- Born: 1954 (age 71–72)
- Occupation: Acupuncturist

= Frank Lipman =

Celebrity doctor and acupuncturist

Frank Lipman (born 1954) is a South African celebrity doctor, acupuncturist and alternative medicine advocate who resides in New York. He is a promoter of functional medicine.

==Biography==

Lipman took interest in herbal medicine and homeopathy whilst in Africa and started to practice acupuncture during his residency in the South Bronx in the United States. In 1987, he obtained his New York acupuncture license and in 1992 set up his own clinic on Fifth Avenue the Eleven Eleven Wellness Center. He says he took up acupuncture because he became disillusioned with American medicine. He practices integrative medicine. Recently he practices what he calls "Good Medicine" a mixture of western and alternative medicine. His clients have included Maggie Gyllenhaal, Donna Karan and Gwyneth Paltrow. He writes articles for Paltrow's Goop website. Lipman is Chief Medical Officer for The Well in New York City.

Lipman has been criticized for making arguments against swine flu vaccination. Peter Lipson of Science-Based Medicine wrote that Lipman has "pour[ed] out volumes of ignorance" about the subject and criticized Lipman for giving dangerous and irresponsible medical advice.

==Dieting==

Lipman is a believer in detoxification and claims to do "three or four cleanses a year". He has stated that "gluten and sugar are the devil" and takes his patients off gluten even if they do not have wheat sensitivity, as he claims that gluten causes inflammation in the body. He advocates a low-carbohydrate high-fat diet consisting of grass-fed animal source foods with no grains and limited fruit, and has also promoted the paleo diet. He recommends grass-fed butter, goat and sheep's milk cheese and leafy vegetables.

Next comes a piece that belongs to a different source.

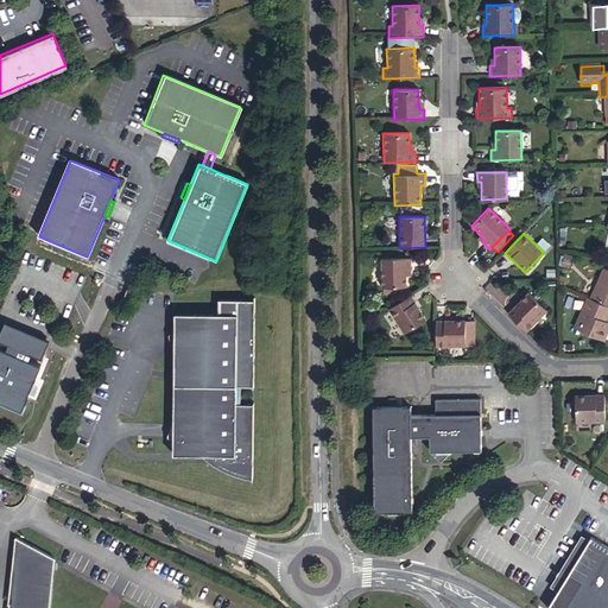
[(577,259),(569,257),(565,270),(575,272),(577,259)]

Lipman disputes the current saturated fat guidelines and argues against low-fat diets. In a 2018 interview he said that "if the fat comes from nature, or if it’s made by God, it’s more than likely healthy for you" and "natural fats, avocados, coconut oil, meat from grass-fed animals, eggs, these are all good, healthy fats, and it’s only in the past 50 years that we fell into this low-fat ideology."

Lipman says that all people should take four daily supplements: multivitamin, vitamin D, omega-3 and probiotic. He recommends that people should supplement with 2,000 IU of vitamin D per day. Lipman has also incorrectly stated that 80% of the United States population are deficient in magnesium and recommends that people soak in magnesium oil or epsom salts to get magnesium through their skin. Yvette d'Entremont has commented that magnesium deficiencies are rare and has criticized Lipman's advice as unreasonable. Lipman claims to be a "big proponent of intermittent fasting".

==Selected publications==

- Lipman, Frank (2005). "Total Renewal: 7 Key Steps to Resilience, Vitality, and Long-Term Health"
- Lipman, Frank (2009). "Spent: End Exhaustion and Feel Great Again"
- Lipman, Frank (2015). "New Health Rules: Simple Changes to Achieve Whole-Body Wellness"
- Lipman, Frank (2016). "10 Reasons You Feel Old and Get Fat...: And How YOU Can Stay Young, Slim, and Happy!"